大雨で県道が崩落した出雲市・日御碕地区、観光シーズンの「夕日の観賞スポット」閑散

AI要約

島根県出雲市の日御碕地区が大雨で孤立状態にある。夕日の観賞スポットとして知られ、観光シーズンには多くの観光客が訪れるが、県道崩落により影響を受けている。

地元民宿やビジターセンター、土産物店などが打撃を受けており、休館や閉館を決定。観光関連事業者が経済的な困難に直面している。

営業できずに経済的な損失を受けている地元の事業者に対する支援策が必要とされている。

 大雨の影響で県道が崩落し、孤立状態が続く島根県出雲市の日御碕地区は、県内有数の夕日の観賞スポットとして知られる。夏の観光シーズンは例年多くの観光客でにぎわうものの、県道は復旧の見通しが立っておらず、関係者らが気をもんでいる。

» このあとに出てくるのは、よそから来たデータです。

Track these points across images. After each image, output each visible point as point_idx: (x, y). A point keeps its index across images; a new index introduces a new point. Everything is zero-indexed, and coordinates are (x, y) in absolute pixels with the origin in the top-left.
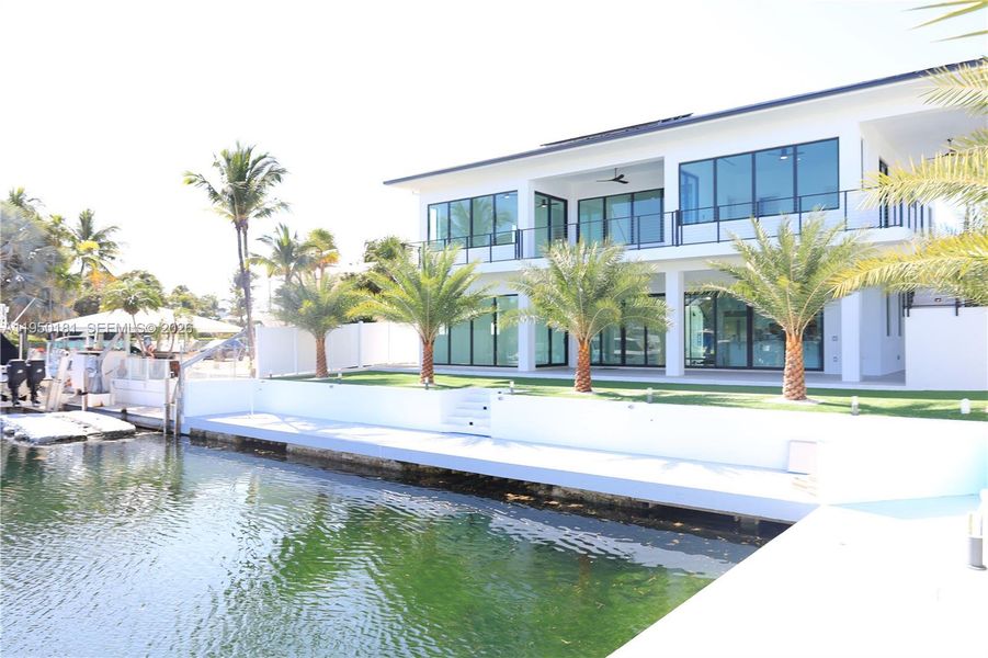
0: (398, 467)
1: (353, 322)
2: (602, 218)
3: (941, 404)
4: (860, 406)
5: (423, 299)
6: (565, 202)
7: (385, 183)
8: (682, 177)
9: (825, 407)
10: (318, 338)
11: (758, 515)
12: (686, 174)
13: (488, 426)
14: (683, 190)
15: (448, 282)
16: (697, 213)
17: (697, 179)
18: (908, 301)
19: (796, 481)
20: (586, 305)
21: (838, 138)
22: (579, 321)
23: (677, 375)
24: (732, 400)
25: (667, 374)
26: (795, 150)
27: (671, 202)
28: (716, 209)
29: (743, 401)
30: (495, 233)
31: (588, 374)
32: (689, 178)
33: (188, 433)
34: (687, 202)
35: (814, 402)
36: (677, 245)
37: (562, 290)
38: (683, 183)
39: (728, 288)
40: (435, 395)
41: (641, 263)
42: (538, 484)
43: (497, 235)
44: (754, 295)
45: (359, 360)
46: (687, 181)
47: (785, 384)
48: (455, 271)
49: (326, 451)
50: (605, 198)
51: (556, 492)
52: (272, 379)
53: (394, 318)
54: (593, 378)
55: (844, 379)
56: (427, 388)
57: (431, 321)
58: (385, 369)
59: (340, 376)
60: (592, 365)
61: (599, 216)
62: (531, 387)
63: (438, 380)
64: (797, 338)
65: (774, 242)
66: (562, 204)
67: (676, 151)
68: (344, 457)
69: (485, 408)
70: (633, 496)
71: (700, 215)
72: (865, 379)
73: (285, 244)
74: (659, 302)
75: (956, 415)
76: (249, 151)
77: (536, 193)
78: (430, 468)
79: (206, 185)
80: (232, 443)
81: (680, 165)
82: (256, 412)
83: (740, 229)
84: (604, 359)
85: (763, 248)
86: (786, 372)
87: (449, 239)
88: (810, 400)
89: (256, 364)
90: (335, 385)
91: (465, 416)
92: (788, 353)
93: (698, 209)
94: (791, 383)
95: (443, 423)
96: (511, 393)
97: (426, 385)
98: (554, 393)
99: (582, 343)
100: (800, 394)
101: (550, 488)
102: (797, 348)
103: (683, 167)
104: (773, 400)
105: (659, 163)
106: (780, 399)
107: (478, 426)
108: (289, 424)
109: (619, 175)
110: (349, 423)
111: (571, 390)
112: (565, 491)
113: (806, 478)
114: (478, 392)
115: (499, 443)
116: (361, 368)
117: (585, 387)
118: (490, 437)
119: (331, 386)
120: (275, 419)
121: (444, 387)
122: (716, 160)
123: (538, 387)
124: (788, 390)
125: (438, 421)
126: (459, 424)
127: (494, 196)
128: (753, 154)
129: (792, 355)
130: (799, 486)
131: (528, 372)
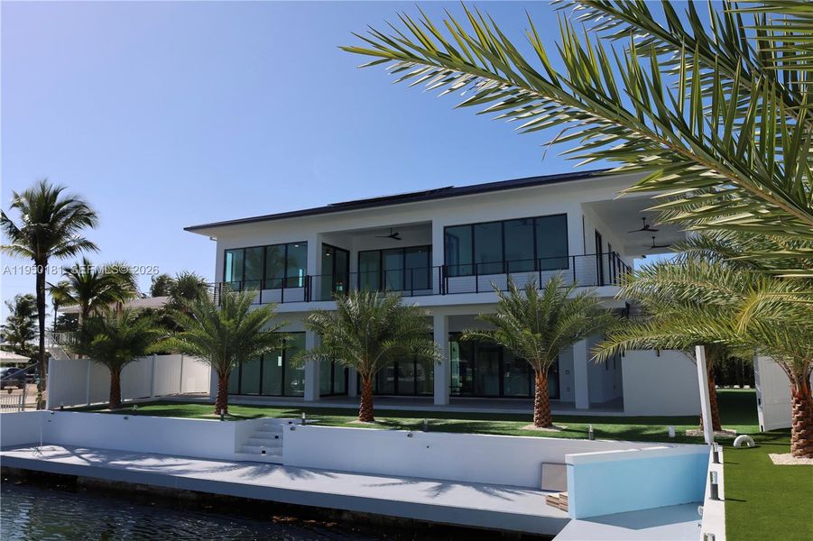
0: (193, 496)
3: (653, 429)
4: (595, 432)
5: (222, 337)
6: (348, 253)
7: (185, 229)
8: (447, 237)
9: (566, 433)
10: (113, 370)
12: (448, 234)
13: (280, 454)
14: (447, 247)
15: (245, 321)
16: (458, 269)
17: (458, 239)
19: (549, 499)
20: (372, 346)
21: (566, 214)
22: (364, 358)
23: (445, 403)
24: (495, 428)
25: (436, 403)
27: (438, 257)
28: (475, 265)
29: (503, 428)
31: (372, 406)
32: (452, 239)
34: (450, 259)
35: (558, 428)
36: (444, 294)
37: (350, 332)
38: (447, 241)
40: (231, 426)
42: (330, 509)
43: (288, 279)
44: (509, 339)
45: (151, 390)
46: (450, 240)
47: (535, 413)
48: (251, 311)
49: (120, 483)
50: (382, 250)
51: (345, 516)
52: (62, 410)
54: (375, 408)
55: (578, 406)
56: (222, 419)
57: (226, 357)
59: (134, 407)
61: (376, 267)
62: (321, 417)
64: (544, 375)
66: (345, 254)
67: (442, 218)
68: (139, 488)
69: (277, 437)
71: (461, 270)
73: (85, 281)
75: (663, 438)
76: (56, 194)
77: (323, 244)
79: (9, 224)
81: (445, 228)
82: (45, 444)
84: (380, 387)
85: (515, 299)
86: (536, 403)
87: (244, 281)
88: (555, 428)
89: (46, 395)
90: (130, 417)
91: (258, 445)
92: (537, 388)
93: (458, 265)
94: (539, 412)
95: (236, 452)
96: (304, 424)
97: (222, 416)
98: (341, 423)
99: (366, 378)
100: (546, 422)
101: (340, 512)
102: (544, 383)
103: (447, 230)
104: (526, 428)
105: (429, 225)
106: (531, 426)
107: (270, 454)
108: (79, 455)
109: (394, 233)
110: (144, 454)
111: (356, 420)
112: (354, 514)
113: (557, 495)
114: (269, 422)
115: (294, 470)
116: (153, 398)
117: (368, 417)
118: (281, 465)
119: (126, 418)
120: (62, 450)
121: (238, 418)
122: (473, 225)
123: (325, 417)
124: (537, 419)
125: (233, 451)
126: (253, 453)
127: (286, 245)
128: (503, 222)
129: (540, 390)
130: (550, 502)
131: (313, 402)
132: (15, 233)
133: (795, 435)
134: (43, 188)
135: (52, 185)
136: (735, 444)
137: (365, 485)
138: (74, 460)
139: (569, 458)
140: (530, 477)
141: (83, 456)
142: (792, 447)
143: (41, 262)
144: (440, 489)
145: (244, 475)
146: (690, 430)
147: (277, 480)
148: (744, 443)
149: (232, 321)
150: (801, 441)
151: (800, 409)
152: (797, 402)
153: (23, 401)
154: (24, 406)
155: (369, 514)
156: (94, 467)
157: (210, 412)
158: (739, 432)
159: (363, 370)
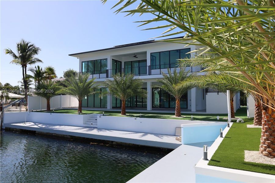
0: (69, 137)
1: (59, 95)
2: (131, 67)
3: (213, 117)
4: (193, 118)
5: (79, 89)
6: (121, 62)
7: (69, 55)
8: (151, 56)
9: (185, 118)
10: (47, 99)
11: (167, 147)
12: (152, 56)
13: (97, 125)
14: (152, 60)
15: (86, 84)
16: (156, 66)
17: (156, 57)
18: (207, 91)
19: (177, 138)
20: (124, 91)
21: (190, 48)
22: (122, 95)
23: (150, 110)
24: (163, 117)
25: (147, 110)
26: (180, 51)
27: (149, 63)
28: (160, 65)
29: (165, 117)
30: (101, 70)
31: (125, 110)
32: (154, 57)
33: (5, 128)
34: (153, 63)
35: (183, 117)
36: (150, 75)
37: (118, 87)
38: (152, 58)
39: (161, 87)
40: (82, 116)
41: (139, 79)
42: (109, 141)
43: (102, 71)
44: (168, 89)
45: (61, 106)
46: (153, 58)
47: (176, 112)
48: (88, 81)
49: (48, 133)
50: (132, 61)
51: (114, 143)
52: (32, 111)
53: (70, 94)
54: (126, 111)
55: (192, 111)
56: (79, 114)
57: (81, 95)
58: (69, 109)
59: (53, 111)
60: (126, 107)
61: (130, 66)
62: (109, 113)
63: (83, 112)
64: (179, 100)
65: (173, 75)
66: (120, 63)
67: (150, 50)
68: (53, 134)
69: (96, 120)
70: (134, 143)
71: (157, 67)
72: (197, 111)
73: (38, 72)
74: (144, 90)
75: (216, 120)
76: (27, 44)
77: (112, 59)
78: (79, 137)
79: (13, 54)
80: (19, 131)
81: (151, 53)
82: (27, 122)
83: (165, 71)
84: (131, 106)
85: (170, 76)
86: (176, 109)
87: (88, 71)
88: (182, 117)
89: (28, 107)
90: (52, 113)
91: (90, 122)
92: (176, 104)
93: (156, 65)
94: (177, 112)
95: (84, 124)
96: (103, 115)
97: (79, 113)
98: (115, 115)
99: (123, 101)
100: (179, 115)
101: (112, 142)
102: (178, 103)
103: (152, 54)
104: (172, 117)
105: (145, 53)
106: (174, 116)
107: (94, 125)
108: (37, 125)
109: (135, 55)
110: (56, 124)
111: (120, 115)
112: (116, 142)
113: (179, 137)
114: (94, 115)
115: (100, 129)
116: (61, 108)
117: (124, 113)
118: (97, 128)
119: (51, 114)
120: (33, 124)
121: (84, 114)
122: (160, 52)
123: (111, 114)
124: (176, 114)
125: (83, 124)
126: (89, 124)
127: (101, 60)
128: (169, 51)
129: (177, 105)
130: (177, 139)
131: (110, 109)
132: (15, 56)
133: (255, 118)
134: (24, 42)
135: (27, 41)
136: (237, 122)
137: (120, 134)
138: (36, 126)
139: (182, 126)
140: (172, 132)
141: (38, 125)
142: (254, 122)
143: (24, 66)
144: (143, 135)
145: (84, 131)
146: (225, 118)
147: (95, 132)
148: (240, 121)
149: (82, 84)
150: (257, 120)
151: (257, 110)
152: (256, 108)
153: (21, 109)
154: (21, 111)
155: (121, 142)
156: (41, 128)
157: (77, 112)
158: (239, 118)
159: (122, 99)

 「1時間でも早く通れるようになってほしい。うちにとっては死活問題だ」。13日、同地区の「民宿ちどり荘」の女将、阿部博子さん(73)は、悲痛な思いを口にした。

 同民宿はおわし浜海水浴場に面し、7~8月はかき入れ時だ。コロナ禍が明けて2度目の夏を前に受け入れ態勢を整えようと、6月下旬に休憩や食事などができるあずま屋を数十万円かけて整備したばかりだった。

 3連休の初日となったこの日も、当初は30人前後の利用予約があった。だが県道の復旧見通しが立っていないことから、予約客に電話して事情を説明して断ったという。阿部さんは「営業できない分の給付金のようなものがあれば」と話す。

 地元の民宿やグランピング施設、土産物店に野菜や食品などを配達してきた蒲生商店も打撃を受けている。本来であれば忙しい時期となるが、店頭に立つ蒲生芙美子さん(81)は「かき入れ時なのに注文も入らない」と嘆いた。

 また、観光ガイドの拠点になっていた日御碕ビジターセンターは、崩落を受けて当面の間の休館を決定。出雲日御碕灯台近くの宿泊施設も、24日までの閉館をすでに決めた。予約客に順次事情を説明しており、施設の運営会社は「県や市などとやりとりしながら今後を決める」としている。